Klein Proves To Be One Tough Character
Klein Proves To Be One Tough Character
Jan. 3, 2012
By Mark Janssen
DALLAS, Texas - OK ... now it can be told on where Collin Klein developed his toughness.
"Growing up, I remember going on family bicycle rides and my mom (Kelly) stressing to push through hard things," Klein said at Tuesday's offensive media day. "I'd be on a bike trip and my little legs were fried, but she would always encourage me to push through the pain. Little things like that prepared me for today."
This season Klein has played through the pain of a grueling 10-2 football season. A year where he carried the ball 293 times ... from a quarterback position ... which was 84 more times than any of the other leading running backs in the Big 12.
The image of the beating No. 7 took is vivid with blood streaming out of each elbow, bruises on his legs, and his arms, and his back.
But Klein played on. Battered starting with the Miami game in Week 3 of the season, until the second half of the season when he was so sore he couldn't practice for a three-week period.
To Kansas State's defensive players, their quarterback served as an inspiration. As coordinator Chris Cosh said, "He plays quarterback with a defensive personality. He'd be welcome in our linebacker meeting room at any time."
"You have to have great respect for him," said defensive end Jordan Voelker. "You see him bleeding all over the place at Miami, and he kept getting hit on every play, but he kept playing on."
Defensive back Nigel Malone added, "You have those big Big 12 linebackers taking shots at him every time he runs the ball, but he always responds, which is something we really appreciate. If a quarterback can play that tough, we knew as guys on defense we had to match that intensity."
"He's just so tough-minded and so into it," said linebacker Emmanuel Lamur. "He's proven to the world what he's made of."
Klein may have earned the respect of the defense, but cutting him no slack on offense is freshman center B.J. Finney, who is also Klein's roommate, along his Klein's brother, Kyle.
"Earlier in the season I was having back spasms, but he would make me laugh to the point my back would lock up and spasm out. It was painful for me, but funny to him," chuckled Finney. "So after he got banged around by Oklahoma and had a tough time moving, and even breathing, it was my turn to make him laugh. He would say, `Dude, stop. It hurts.' But it was my turn for payback."
Turning serious, Finney said, "We're all amazed at Collin's toughness, but it's just the way he carries himself. We know he's going to give it his all, so we need to make sure we give our all."
Receiver Chris Harper adds, "There are times you know he's not going to get up, but he always does."
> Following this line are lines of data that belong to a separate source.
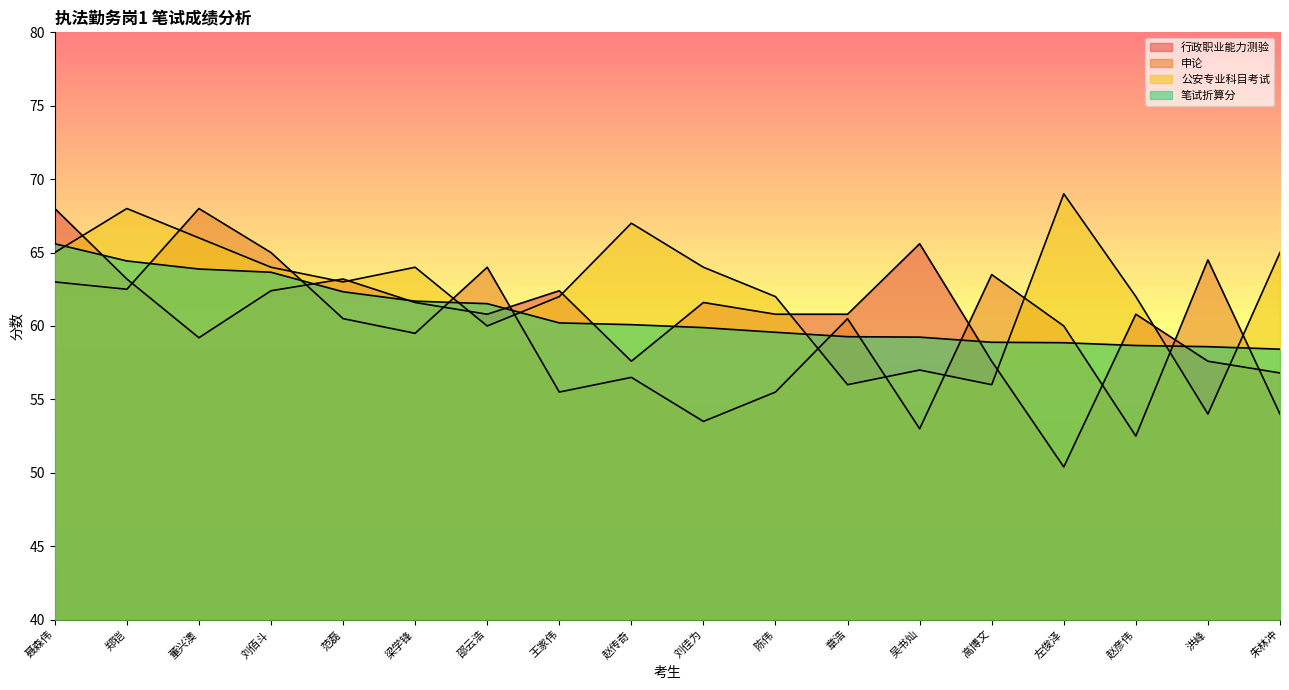

The 公安专业科目考试 series shows 90.4 at 高博文. True or false?

False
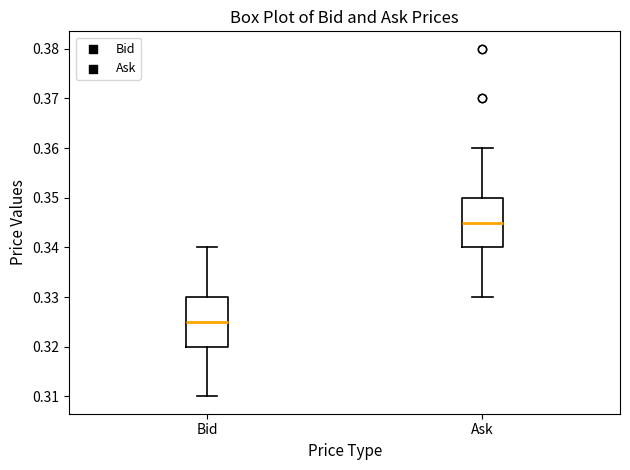

Which box's median line is the lowest?

Bid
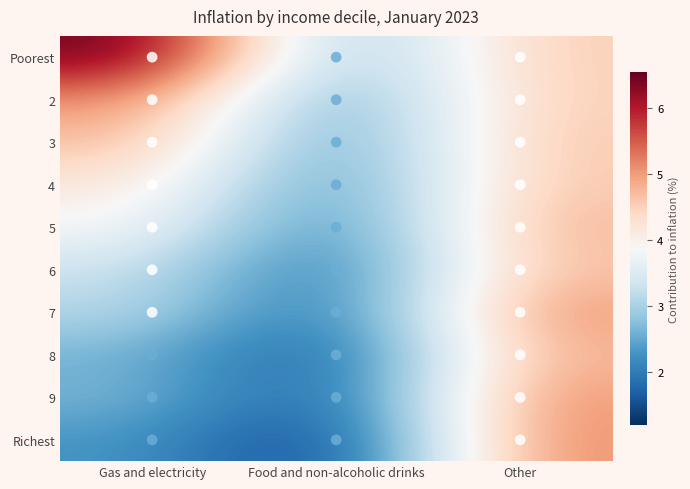

Between Other and Gas and electricity, which is larger?

Gas and electricity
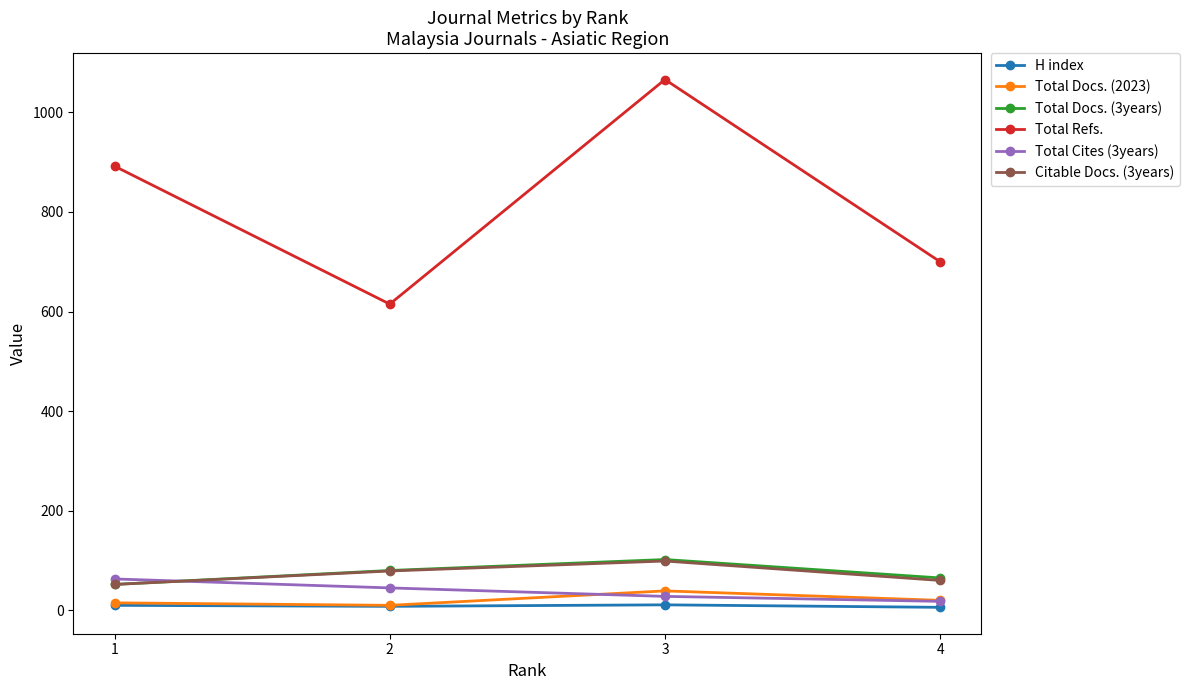

True or false: Total Refs. and Citable Docs. (3years) cross at least once.

False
Of his health status today, Klein says, "There's no substitute for time. The break did me some good. I feel better and am ready for another round."
TEBOW LIKE: What Klein seems to be made of is a lot of the same DNA of Tim Tebow, a former Heisman Trophy winner from the Florida Gators, and now quarterback for the Denver Broncos.
"He's a very special player and every bit like Tim Tebow when it comes to his character and values," said Del Miller. "It's his makeup that impresses me. In sprints, he's always first in his group, and I mean every day. His work ethic never changes and he's grown to be a great leader."
Miller added, "You name every intangible on what it takes to be a winner, and Collin has it. Leaders draw players into you, and he has that ability. When he speaks, players rally around him."
In the Arkansas camp, head coach Bobby Petrino also sees Tebow-like qualities in Klein: "I think you can certainly see some comparisons there. The size and the strength, the ability to break tackles, the ability to win games in the fourth quarter when the game is on the line. The ability to make big throws when the game is on the line. He is a really, really good football player. It is a challenge for us."
No one is closer to Klein than his younger brother Kyle, who is currently making the transition from defensive end to wide receiver for the Wildcats.
Of his big brother, he says, "I couldn't be happier for him. I know the time, effort and energy he has spent preparing for this opportunity, so I'm not surprised at all."
So, has all this success changed Collin? "No sir, not at all," said Kyle.
So, BJ, has all this success changed your roomie? "Not one bit. He's still the nicest guy you would ever want to meet. (Pause ... and smiling) He's a very, very nice guy ... almost as nice as me."